What to work on = Gather each line of the records where "which" appears.
===============
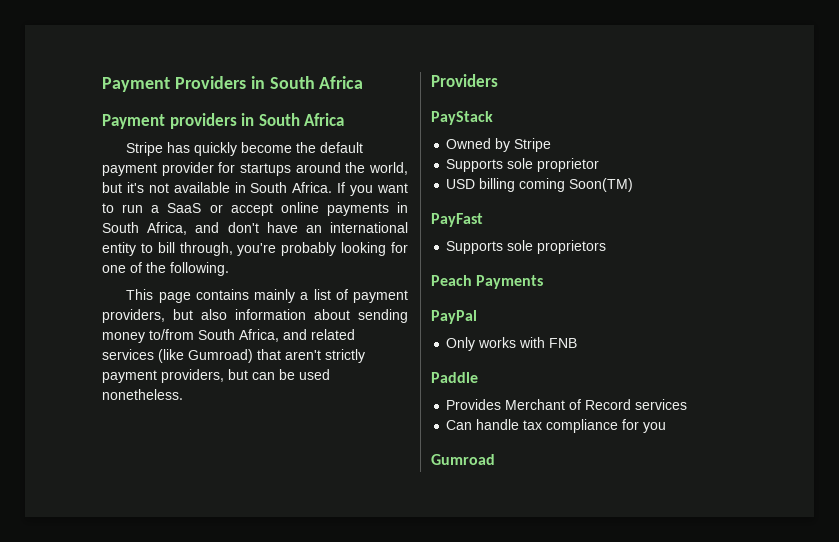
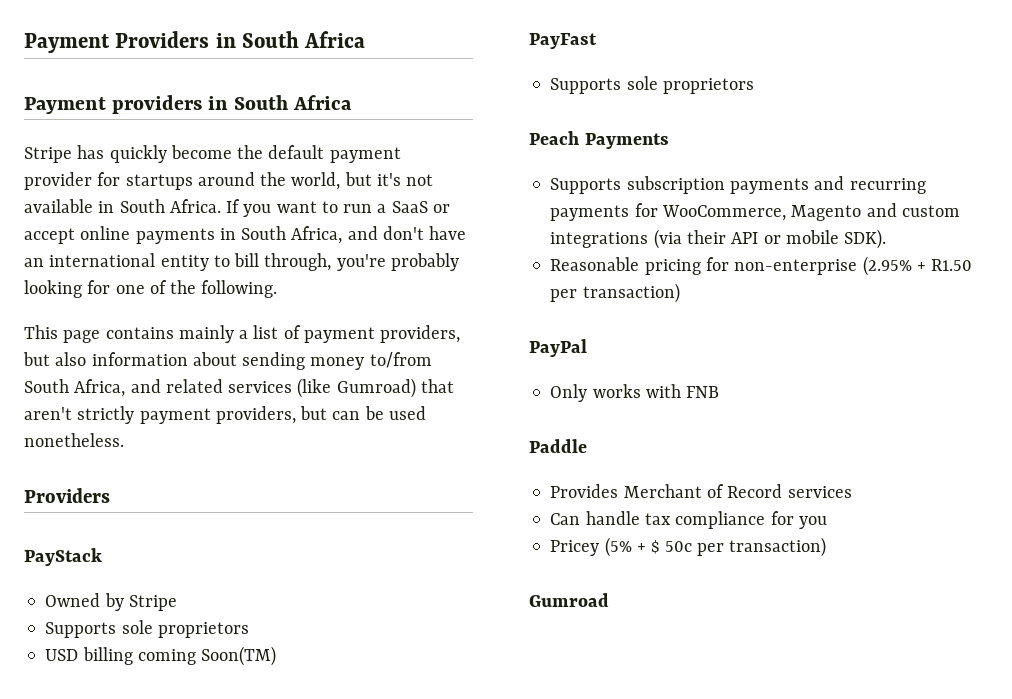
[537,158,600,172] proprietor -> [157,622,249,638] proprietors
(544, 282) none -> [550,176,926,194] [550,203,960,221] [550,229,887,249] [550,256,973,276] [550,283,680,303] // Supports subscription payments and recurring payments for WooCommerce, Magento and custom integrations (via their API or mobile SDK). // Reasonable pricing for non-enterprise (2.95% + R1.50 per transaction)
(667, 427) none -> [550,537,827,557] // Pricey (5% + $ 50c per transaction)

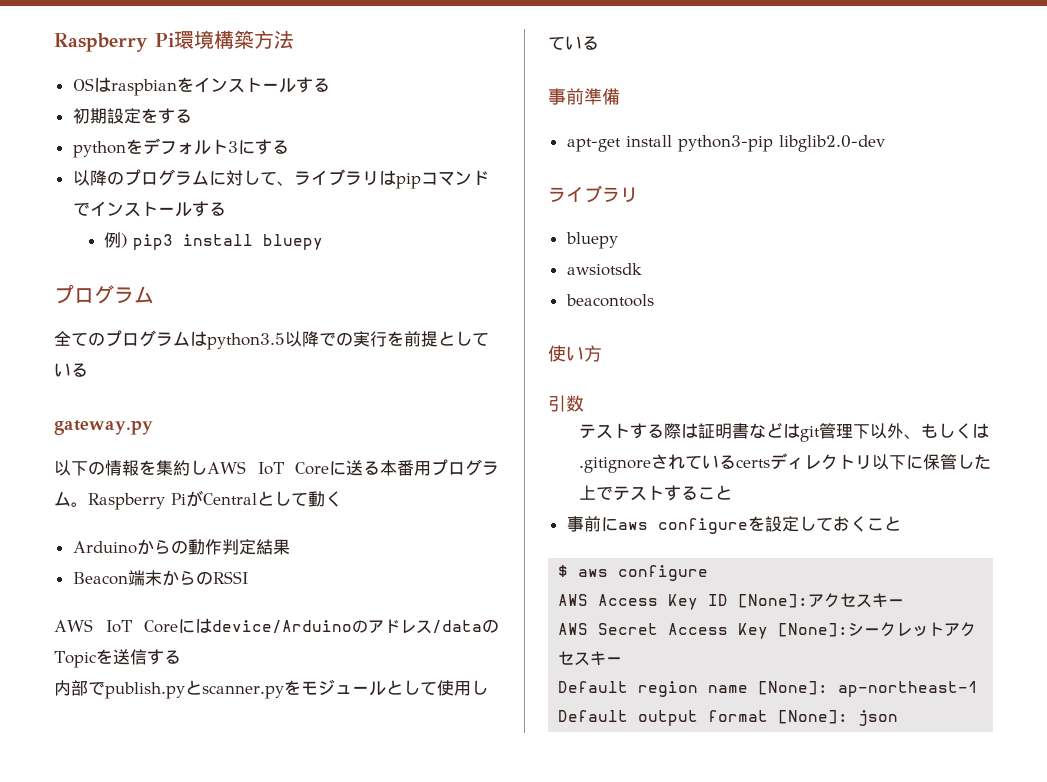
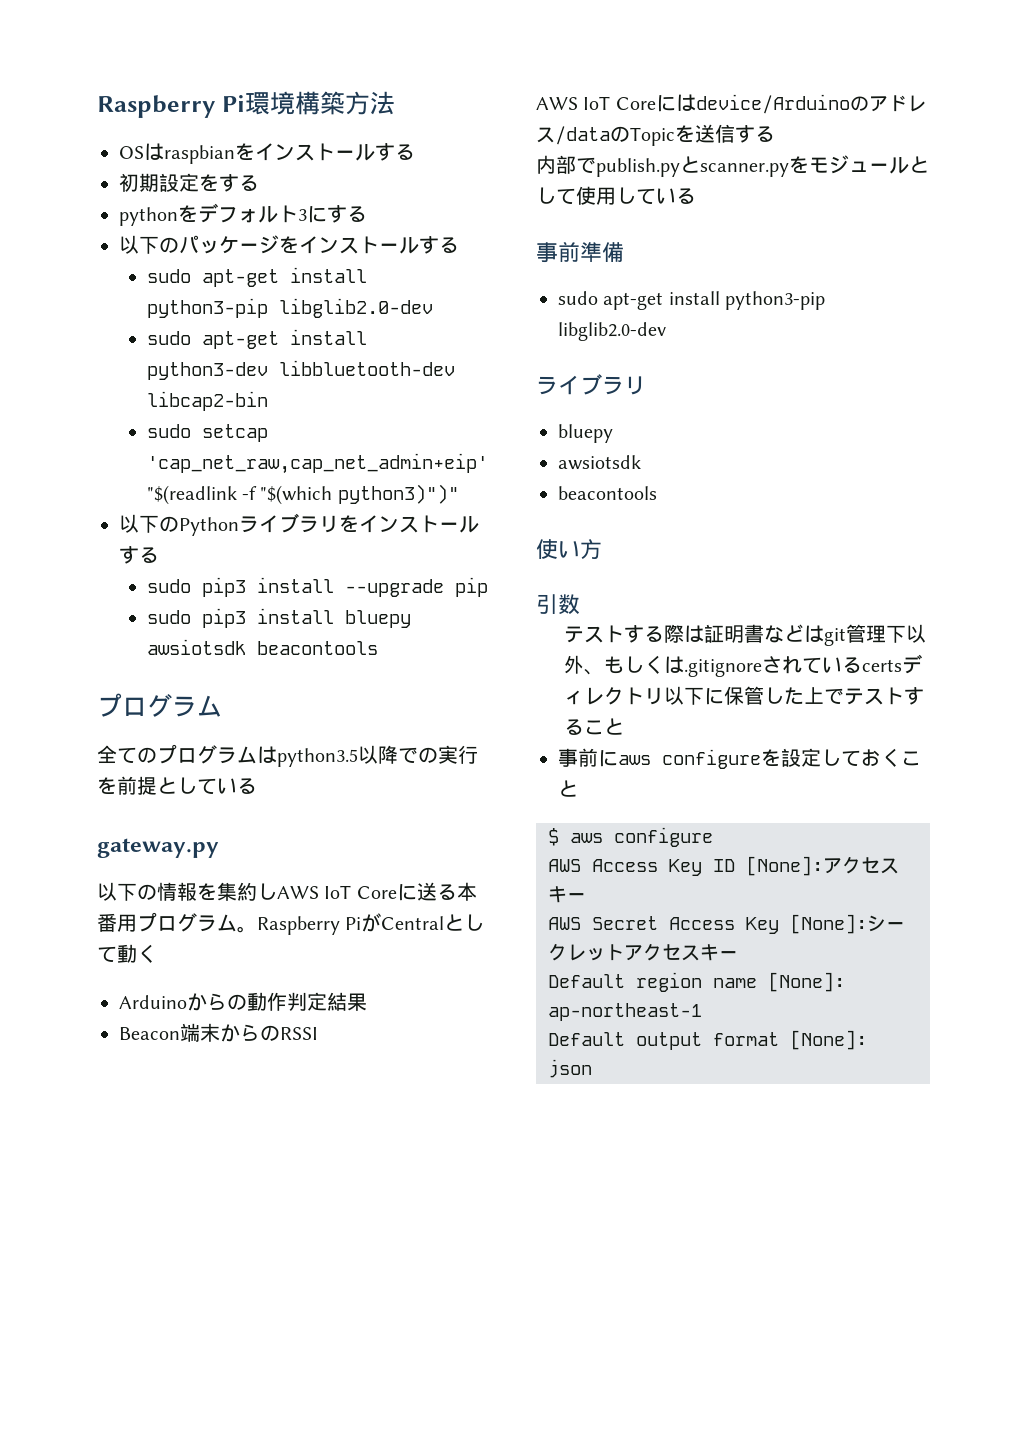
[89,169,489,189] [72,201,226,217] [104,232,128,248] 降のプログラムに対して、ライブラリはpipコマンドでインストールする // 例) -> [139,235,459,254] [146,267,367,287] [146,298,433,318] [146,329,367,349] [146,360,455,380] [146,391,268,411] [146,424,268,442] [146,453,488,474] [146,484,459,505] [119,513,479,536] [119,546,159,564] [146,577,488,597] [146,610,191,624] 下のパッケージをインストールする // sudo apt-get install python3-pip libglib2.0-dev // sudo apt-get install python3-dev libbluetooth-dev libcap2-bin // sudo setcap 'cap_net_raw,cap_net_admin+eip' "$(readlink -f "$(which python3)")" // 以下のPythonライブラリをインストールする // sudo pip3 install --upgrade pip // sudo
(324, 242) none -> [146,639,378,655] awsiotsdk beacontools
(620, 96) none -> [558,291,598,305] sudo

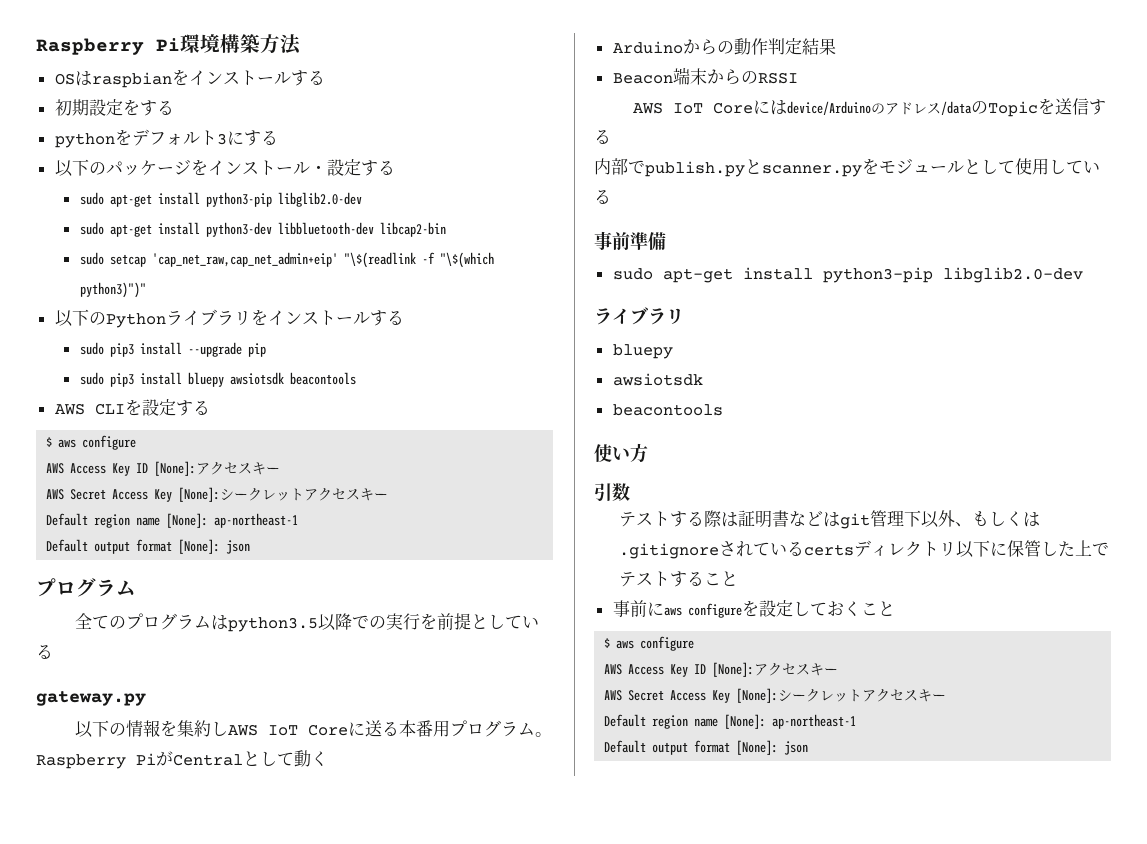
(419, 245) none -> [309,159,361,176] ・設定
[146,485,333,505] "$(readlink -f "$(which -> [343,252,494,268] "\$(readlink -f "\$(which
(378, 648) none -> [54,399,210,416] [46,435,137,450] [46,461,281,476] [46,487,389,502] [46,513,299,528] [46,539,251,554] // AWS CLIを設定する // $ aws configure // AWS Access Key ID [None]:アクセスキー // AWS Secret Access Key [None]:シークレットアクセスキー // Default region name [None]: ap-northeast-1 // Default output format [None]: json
===============
Answer box =
[89,169,489,189] [72,201,226,217] [104,232,128,248] 降のプログラムに対して、ライブラリはpipコマンドでインストールする // 例) -> [139,235,459,254] [146,267,367,287] [146,298,433,318] [146,329,367,349] [146,360,455,380] [146,391,268,411] [146,424,268,442] [146,453,488,474] [146,484,459,505] [119,513,479,536] [119,546,159,564] [146,577,488,597] [146,610,191,624] 下のパッケージをインストールする // sudo apt-get install python3-pip libglib2.0-dev // sudo apt-get install python3-dev libbluetooth-dev libcap2-bin // sudo setcap 'cap_net_raw,cap_net_admin+eip' "$(readlink -f "$(which python3)")" // 以下のPythonライブラリをインストールする // sudo pip3 install --upgrade pip // sudo
[146,485,333,505] "$(readlink -f "$(which -> [343,252,494,268] "\$(readlink -f "\$(which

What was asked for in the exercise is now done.